» Work task
Print the lines of the data, starting with the first, up to and including the line where "35: (189, 319, 0.79)" appears.

[Saved entries]

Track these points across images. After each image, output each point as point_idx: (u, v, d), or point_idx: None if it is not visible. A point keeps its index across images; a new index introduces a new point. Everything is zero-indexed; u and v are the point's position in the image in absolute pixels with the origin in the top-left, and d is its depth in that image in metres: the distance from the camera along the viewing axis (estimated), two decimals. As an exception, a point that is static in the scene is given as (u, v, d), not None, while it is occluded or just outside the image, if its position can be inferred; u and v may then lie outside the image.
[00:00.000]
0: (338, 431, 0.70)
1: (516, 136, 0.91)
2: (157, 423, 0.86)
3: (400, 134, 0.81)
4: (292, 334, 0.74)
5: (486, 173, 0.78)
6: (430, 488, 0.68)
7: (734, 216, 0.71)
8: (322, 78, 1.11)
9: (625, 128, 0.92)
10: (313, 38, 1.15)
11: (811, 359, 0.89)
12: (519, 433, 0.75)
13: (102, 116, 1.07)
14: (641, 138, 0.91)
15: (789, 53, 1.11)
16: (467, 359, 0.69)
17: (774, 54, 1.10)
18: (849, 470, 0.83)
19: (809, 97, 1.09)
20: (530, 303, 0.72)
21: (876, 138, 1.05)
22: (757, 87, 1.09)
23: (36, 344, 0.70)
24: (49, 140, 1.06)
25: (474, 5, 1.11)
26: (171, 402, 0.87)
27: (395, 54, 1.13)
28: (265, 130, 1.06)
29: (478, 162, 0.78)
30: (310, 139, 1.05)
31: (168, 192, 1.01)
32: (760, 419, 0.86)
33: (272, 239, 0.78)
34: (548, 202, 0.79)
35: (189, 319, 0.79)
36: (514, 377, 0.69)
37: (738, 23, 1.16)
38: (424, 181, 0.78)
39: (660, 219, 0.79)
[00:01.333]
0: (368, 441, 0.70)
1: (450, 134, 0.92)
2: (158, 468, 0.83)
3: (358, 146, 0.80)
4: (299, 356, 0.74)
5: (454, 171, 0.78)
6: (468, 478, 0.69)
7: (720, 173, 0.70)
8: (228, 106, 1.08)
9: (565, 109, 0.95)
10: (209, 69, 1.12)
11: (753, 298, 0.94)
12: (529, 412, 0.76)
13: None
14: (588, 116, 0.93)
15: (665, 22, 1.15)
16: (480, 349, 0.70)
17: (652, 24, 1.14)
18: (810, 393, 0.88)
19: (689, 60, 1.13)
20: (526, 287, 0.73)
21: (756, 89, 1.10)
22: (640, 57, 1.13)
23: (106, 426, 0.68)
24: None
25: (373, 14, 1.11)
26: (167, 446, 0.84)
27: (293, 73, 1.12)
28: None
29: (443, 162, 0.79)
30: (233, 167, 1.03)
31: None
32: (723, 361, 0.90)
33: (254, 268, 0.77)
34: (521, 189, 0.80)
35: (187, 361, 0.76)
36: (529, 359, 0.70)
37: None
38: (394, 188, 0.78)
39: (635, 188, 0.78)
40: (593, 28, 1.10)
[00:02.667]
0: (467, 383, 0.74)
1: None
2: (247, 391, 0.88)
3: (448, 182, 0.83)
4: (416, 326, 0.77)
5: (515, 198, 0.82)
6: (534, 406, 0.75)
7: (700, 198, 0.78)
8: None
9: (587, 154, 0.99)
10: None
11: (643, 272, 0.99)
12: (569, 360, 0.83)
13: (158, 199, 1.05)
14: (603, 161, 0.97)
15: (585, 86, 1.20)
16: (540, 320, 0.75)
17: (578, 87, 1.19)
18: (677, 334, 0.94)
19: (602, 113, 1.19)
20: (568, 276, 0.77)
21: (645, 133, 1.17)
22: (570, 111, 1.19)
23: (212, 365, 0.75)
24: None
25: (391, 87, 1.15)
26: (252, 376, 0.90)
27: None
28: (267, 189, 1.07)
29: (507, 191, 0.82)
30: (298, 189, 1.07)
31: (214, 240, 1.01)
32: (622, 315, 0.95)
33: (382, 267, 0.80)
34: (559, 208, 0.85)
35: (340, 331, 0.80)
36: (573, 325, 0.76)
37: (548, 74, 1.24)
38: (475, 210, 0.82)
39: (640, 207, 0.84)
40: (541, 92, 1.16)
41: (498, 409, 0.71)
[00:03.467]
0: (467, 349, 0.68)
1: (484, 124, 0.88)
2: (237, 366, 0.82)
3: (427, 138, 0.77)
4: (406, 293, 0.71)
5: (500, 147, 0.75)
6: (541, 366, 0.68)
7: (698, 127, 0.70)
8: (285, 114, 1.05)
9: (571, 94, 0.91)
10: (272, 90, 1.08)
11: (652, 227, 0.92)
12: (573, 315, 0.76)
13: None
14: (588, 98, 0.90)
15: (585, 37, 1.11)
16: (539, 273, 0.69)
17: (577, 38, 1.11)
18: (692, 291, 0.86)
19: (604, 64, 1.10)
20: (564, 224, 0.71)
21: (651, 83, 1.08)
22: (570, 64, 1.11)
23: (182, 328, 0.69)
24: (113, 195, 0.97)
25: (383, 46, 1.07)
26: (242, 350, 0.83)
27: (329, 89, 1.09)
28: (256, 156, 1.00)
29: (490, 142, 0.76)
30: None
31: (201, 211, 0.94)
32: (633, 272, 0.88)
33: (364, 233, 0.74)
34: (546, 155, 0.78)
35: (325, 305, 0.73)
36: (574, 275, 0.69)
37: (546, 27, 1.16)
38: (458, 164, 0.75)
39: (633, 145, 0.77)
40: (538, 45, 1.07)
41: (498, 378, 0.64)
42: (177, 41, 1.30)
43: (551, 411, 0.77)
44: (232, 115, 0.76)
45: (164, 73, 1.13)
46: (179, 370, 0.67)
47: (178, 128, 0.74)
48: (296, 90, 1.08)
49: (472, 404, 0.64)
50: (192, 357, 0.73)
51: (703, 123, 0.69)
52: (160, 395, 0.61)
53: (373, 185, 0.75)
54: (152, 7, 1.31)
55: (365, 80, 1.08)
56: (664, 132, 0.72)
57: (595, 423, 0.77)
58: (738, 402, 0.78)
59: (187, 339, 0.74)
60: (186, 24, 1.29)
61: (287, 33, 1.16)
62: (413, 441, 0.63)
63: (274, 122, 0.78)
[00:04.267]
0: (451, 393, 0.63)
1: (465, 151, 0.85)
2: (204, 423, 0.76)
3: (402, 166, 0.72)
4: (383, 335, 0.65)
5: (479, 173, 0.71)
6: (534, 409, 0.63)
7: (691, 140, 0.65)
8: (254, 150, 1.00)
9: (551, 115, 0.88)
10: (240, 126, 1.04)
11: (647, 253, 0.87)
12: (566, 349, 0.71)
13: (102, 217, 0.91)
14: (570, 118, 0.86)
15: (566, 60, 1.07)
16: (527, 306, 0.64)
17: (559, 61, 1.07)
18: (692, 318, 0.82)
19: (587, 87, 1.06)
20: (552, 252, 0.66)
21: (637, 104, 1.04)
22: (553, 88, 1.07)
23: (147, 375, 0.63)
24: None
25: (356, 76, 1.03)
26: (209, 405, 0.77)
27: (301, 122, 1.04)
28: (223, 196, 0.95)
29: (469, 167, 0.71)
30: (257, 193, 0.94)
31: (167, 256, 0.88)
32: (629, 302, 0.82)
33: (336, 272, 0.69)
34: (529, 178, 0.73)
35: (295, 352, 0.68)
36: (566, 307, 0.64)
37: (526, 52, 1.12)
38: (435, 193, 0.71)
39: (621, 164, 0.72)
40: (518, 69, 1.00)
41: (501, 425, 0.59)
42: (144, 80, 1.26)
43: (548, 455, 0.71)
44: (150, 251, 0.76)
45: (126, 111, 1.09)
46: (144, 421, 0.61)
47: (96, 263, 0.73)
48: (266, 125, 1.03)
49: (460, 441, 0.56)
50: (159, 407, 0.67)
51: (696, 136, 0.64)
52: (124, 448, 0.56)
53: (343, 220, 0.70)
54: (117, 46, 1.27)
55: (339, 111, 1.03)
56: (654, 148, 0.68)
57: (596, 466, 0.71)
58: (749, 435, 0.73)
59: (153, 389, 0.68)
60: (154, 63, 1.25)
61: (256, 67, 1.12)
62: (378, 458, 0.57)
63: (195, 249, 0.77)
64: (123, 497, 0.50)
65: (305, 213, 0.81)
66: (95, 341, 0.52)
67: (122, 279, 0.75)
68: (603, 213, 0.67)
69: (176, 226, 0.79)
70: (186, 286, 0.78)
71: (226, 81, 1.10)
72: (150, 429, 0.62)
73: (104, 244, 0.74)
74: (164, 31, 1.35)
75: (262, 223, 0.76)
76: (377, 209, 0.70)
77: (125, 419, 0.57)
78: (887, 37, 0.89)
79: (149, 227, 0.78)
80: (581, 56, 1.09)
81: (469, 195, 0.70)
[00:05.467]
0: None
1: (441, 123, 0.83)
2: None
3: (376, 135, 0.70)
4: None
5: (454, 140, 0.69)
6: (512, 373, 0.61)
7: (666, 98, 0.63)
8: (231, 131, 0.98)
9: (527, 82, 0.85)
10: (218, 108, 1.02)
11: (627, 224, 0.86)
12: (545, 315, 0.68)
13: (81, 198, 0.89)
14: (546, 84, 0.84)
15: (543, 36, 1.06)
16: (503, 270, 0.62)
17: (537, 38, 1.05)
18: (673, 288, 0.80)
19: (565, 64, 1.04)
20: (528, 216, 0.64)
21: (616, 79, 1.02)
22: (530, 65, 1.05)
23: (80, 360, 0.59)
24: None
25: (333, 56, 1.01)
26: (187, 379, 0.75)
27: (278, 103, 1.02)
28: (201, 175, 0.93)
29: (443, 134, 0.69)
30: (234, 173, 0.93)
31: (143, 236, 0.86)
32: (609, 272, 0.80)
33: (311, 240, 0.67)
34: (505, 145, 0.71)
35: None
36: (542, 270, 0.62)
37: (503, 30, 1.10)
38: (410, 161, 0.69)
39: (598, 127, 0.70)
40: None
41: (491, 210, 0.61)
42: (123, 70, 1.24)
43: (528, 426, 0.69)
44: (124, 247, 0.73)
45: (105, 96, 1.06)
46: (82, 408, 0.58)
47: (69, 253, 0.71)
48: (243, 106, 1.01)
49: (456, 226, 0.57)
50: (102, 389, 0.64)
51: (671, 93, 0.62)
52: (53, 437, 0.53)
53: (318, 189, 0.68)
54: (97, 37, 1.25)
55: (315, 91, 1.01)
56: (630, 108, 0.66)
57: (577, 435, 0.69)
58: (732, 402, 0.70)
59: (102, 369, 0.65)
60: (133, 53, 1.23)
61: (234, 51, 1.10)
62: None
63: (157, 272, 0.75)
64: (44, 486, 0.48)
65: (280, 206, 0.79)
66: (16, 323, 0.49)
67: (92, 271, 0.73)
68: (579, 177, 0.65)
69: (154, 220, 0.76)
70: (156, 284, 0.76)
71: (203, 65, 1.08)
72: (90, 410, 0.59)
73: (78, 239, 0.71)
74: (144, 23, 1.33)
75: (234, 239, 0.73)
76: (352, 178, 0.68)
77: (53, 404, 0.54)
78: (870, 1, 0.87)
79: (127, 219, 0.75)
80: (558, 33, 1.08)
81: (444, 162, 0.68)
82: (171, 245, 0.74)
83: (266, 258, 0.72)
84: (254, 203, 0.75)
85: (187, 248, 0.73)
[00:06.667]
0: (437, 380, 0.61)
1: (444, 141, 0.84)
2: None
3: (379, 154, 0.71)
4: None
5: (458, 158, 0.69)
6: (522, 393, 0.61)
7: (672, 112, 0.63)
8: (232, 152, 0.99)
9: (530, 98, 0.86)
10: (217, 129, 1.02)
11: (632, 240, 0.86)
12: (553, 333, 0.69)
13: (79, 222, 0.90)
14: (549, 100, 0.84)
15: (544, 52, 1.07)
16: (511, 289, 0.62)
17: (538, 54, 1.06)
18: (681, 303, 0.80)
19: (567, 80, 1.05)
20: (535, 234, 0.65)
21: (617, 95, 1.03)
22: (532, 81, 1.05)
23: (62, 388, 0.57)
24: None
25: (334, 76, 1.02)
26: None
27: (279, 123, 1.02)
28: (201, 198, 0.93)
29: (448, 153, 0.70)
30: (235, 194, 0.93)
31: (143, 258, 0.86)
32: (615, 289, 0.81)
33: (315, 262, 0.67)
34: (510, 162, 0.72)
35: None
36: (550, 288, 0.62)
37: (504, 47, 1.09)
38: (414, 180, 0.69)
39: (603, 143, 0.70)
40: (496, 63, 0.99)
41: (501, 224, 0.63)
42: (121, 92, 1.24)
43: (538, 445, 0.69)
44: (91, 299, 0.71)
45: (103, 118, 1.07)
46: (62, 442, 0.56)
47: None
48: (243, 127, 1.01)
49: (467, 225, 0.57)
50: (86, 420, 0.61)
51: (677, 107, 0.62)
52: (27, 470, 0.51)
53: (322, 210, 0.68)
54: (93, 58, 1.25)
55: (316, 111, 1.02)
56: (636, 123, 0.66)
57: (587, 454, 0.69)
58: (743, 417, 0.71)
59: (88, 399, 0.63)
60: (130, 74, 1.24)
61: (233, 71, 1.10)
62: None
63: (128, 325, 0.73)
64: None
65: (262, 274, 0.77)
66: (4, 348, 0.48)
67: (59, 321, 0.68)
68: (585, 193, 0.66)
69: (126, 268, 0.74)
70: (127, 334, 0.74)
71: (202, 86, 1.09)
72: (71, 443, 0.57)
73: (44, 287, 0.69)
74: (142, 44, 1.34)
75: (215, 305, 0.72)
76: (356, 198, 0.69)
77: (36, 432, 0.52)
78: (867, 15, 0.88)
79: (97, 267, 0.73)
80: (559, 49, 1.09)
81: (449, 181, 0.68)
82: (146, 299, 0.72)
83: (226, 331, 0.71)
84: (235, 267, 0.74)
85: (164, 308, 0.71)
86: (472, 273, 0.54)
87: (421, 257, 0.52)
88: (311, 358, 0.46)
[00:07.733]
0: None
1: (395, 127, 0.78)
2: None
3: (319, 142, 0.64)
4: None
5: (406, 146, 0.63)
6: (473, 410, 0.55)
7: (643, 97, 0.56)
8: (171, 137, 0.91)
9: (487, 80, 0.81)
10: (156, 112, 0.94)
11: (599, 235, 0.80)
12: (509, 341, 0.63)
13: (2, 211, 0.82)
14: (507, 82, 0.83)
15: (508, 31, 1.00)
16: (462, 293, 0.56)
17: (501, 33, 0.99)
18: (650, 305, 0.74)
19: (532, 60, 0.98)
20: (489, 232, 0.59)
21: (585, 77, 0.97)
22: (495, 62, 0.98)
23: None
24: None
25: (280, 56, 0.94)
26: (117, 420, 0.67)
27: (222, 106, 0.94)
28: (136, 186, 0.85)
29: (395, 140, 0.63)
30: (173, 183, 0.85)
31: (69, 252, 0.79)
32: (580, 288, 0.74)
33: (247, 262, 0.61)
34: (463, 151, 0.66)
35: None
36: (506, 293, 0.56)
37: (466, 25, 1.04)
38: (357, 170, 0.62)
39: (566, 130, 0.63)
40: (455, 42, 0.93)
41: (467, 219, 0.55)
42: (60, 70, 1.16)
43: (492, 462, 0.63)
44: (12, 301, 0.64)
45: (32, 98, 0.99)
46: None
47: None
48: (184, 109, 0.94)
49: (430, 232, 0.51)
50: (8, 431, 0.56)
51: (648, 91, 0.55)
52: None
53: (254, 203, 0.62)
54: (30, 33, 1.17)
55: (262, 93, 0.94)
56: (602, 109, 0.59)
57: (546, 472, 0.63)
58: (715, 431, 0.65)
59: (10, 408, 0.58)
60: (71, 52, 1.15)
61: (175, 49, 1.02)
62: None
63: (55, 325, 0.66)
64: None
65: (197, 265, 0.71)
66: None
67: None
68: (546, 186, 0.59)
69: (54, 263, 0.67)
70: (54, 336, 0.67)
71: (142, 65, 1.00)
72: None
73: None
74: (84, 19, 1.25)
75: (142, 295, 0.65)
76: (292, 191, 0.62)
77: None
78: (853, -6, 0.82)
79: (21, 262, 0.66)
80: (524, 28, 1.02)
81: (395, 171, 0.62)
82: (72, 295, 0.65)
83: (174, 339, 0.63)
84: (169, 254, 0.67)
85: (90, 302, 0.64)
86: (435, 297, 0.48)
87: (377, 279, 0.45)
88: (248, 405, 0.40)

» Written solution
Track these points across images. After each image, output each point as point_idx: (u, v, d), or point_idx: None if it is not visible. A point keeps its index across images; a new index introduces a new point. Everything is zero-indexed; u and v are the point's position in the image in absolute pixels with the origin in the top-left, and d is its depth in that image in metres: the distance from the camera along the viewing axis (estimated), two decimals. As an exception, a point that is static in the scene is given as (u, v, d), not None, while it is occluded or just outside the image, if its position can be inferred; u and v may then lie outside the image.
[00:00.000]
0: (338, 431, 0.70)
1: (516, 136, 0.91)
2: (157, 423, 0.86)
3: (400, 134, 0.81)
4: (292, 334, 0.74)
5: (486, 173, 0.78)
6: (430, 488, 0.68)
7: (734, 216, 0.71)
8: (322, 78, 1.11)
9: (625, 128, 0.92)
10: (313, 38, 1.15)
11: (811, 359, 0.89)
12: (519, 433, 0.75)
13: (102, 116, 1.07)
14: (641, 138, 0.91)
15: (789, 53, 1.11)
16: (467, 359, 0.69)
17: (774, 54, 1.10)
18: (849, 470, 0.83)
19: (809, 97, 1.09)
20: (530, 303, 0.72)
21: (876, 138, 1.05)
22: (757, 87, 1.09)
23: (36, 344, 0.70)
24: (49, 140, 1.06)
25: (474, 5, 1.11)
26: (171, 402, 0.87)
27: (395, 54, 1.13)
28: (265, 130, 1.06)
29: (478, 162, 0.78)
30: (310, 139, 1.05)
31: (168, 192, 1.01)
32: (760, 419, 0.86)
33: (272, 239, 0.78)
34: (548, 202, 0.79)
35: (189, 319, 0.79)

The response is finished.